* _REQUIREMENT_
Set down, character for character, everything in the records below from the line holding "pillow: none [373,73,455,104]" down to the line holding "cell phone: none [56,482,124,509]", and no other line.

* _DATASET RECORDS_
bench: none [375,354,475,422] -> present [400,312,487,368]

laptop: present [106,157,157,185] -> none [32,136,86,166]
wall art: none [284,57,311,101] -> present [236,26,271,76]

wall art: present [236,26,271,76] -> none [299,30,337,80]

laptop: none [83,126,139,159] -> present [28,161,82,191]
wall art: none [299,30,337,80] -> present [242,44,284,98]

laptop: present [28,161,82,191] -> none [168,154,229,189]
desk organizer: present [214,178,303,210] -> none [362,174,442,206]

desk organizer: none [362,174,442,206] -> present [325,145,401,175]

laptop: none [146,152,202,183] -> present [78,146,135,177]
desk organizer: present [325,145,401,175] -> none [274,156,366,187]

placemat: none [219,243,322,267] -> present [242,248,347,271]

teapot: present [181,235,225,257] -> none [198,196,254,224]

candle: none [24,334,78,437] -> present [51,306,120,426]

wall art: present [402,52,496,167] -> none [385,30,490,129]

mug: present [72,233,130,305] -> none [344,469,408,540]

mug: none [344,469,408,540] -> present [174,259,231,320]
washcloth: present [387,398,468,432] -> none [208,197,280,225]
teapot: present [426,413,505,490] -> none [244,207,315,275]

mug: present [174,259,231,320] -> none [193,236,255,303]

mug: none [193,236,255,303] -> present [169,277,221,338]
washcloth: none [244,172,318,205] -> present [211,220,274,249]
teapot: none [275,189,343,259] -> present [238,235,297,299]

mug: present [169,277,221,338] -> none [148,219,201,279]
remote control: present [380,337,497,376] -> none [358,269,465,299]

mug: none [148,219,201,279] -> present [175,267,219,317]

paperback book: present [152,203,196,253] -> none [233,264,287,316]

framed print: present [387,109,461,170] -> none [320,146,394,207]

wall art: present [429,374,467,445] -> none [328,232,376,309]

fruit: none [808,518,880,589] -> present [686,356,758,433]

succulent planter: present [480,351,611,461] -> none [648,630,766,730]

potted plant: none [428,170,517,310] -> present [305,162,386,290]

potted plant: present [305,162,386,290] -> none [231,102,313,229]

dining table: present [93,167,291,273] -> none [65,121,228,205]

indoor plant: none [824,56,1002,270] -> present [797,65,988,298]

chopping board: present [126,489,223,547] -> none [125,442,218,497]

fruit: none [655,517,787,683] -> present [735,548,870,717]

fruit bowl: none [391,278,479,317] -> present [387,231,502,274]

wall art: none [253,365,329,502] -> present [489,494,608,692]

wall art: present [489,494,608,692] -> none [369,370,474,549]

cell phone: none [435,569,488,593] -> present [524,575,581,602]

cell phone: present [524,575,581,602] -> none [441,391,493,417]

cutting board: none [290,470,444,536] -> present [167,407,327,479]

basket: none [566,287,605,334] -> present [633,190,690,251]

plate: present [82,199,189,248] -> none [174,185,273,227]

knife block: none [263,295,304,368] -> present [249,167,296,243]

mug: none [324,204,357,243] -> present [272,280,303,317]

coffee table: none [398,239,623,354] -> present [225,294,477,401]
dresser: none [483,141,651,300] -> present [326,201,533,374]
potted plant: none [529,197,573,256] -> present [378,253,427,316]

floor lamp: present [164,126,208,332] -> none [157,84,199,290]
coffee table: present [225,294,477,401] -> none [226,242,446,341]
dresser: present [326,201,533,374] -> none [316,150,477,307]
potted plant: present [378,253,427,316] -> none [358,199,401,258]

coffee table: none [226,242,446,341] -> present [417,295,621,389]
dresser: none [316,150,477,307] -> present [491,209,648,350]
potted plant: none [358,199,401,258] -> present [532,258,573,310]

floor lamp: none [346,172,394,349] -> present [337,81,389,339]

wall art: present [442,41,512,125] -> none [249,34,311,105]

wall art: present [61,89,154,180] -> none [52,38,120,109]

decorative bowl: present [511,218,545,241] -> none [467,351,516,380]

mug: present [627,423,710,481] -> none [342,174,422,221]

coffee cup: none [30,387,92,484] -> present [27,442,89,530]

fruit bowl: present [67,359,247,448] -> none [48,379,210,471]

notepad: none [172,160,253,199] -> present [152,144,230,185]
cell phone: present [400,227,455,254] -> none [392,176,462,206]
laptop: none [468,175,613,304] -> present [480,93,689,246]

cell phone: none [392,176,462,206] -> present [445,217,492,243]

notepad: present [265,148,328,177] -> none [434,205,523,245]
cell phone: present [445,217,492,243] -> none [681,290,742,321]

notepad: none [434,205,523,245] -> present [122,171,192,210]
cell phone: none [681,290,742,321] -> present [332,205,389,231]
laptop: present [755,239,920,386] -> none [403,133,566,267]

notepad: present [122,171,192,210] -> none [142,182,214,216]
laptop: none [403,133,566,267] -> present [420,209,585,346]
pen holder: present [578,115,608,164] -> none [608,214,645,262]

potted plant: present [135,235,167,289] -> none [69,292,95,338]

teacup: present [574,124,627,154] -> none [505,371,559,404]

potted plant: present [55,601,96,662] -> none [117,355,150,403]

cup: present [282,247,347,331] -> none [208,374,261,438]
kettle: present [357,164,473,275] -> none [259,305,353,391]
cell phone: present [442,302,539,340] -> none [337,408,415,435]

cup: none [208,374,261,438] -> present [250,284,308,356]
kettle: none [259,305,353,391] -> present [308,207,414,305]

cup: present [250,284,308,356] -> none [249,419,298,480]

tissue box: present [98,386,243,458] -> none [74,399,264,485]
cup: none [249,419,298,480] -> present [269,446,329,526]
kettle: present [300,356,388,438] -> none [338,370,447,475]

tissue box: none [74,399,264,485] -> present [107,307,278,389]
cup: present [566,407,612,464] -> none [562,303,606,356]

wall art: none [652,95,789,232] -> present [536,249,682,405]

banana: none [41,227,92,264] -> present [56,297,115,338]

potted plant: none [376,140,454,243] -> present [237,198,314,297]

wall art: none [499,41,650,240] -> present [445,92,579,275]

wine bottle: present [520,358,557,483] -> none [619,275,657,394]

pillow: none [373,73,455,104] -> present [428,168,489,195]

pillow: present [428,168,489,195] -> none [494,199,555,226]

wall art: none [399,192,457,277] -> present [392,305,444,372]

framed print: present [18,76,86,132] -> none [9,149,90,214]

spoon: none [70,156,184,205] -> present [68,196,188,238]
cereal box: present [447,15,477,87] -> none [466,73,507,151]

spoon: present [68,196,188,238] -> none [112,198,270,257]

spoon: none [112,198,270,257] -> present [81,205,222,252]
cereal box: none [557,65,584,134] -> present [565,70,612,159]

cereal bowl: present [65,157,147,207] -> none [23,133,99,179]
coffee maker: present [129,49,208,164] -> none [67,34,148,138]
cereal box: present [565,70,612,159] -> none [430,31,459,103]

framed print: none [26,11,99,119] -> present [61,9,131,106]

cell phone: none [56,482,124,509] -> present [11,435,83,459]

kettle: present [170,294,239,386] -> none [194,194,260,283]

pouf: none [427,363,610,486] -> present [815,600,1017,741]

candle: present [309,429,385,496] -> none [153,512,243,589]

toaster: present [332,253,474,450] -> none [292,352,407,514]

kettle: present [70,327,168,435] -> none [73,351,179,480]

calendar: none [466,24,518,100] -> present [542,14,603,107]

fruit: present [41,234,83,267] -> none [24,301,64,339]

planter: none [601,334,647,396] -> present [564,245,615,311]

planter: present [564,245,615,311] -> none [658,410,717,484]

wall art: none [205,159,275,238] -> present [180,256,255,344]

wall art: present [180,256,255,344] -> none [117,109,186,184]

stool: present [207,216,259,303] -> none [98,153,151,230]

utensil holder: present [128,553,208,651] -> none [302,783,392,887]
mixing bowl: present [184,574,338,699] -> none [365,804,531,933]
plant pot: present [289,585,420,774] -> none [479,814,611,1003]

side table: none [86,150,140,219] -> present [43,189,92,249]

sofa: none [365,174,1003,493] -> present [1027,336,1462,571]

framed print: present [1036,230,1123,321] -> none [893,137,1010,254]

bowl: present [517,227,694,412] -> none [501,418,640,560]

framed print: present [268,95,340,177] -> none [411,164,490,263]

* _ANSWER TO THE PROBLEM_
pillow: none [373,73,455,104] -> present [428,168,489,195]

pillow: present [428,168,489,195] -> none [494,199,555,226]

wall art: none [399,192,457,277] -> present [392,305,444,372]

framed print: present [18,76,86,132] -> none [9,149,90,214]

spoon: none [70,156,184,205] -> present [68,196,188,238]
cereal box: present [447,15,477,87] -> none [466,73,507,151]

spoon: present [68,196,188,238] -> none [112,198,270,257]

spoon: none [112,198,270,257] -> present [81,205,222,252]
cereal box: none [557,65,584,134] -> present [565,70,612,159]

cereal bowl: present [65,157,147,207] -> none [23,133,99,179]
coffee maker: present [129,49,208,164] -> none [67,34,148,138]
cereal box: present [565,70,612,159] -> none [430,31,459,103]

framed print: none [26,11,99,119] -> present [61,9,131,106]

cell phone: none [56,482,124,509] -> present [11,435,83,459]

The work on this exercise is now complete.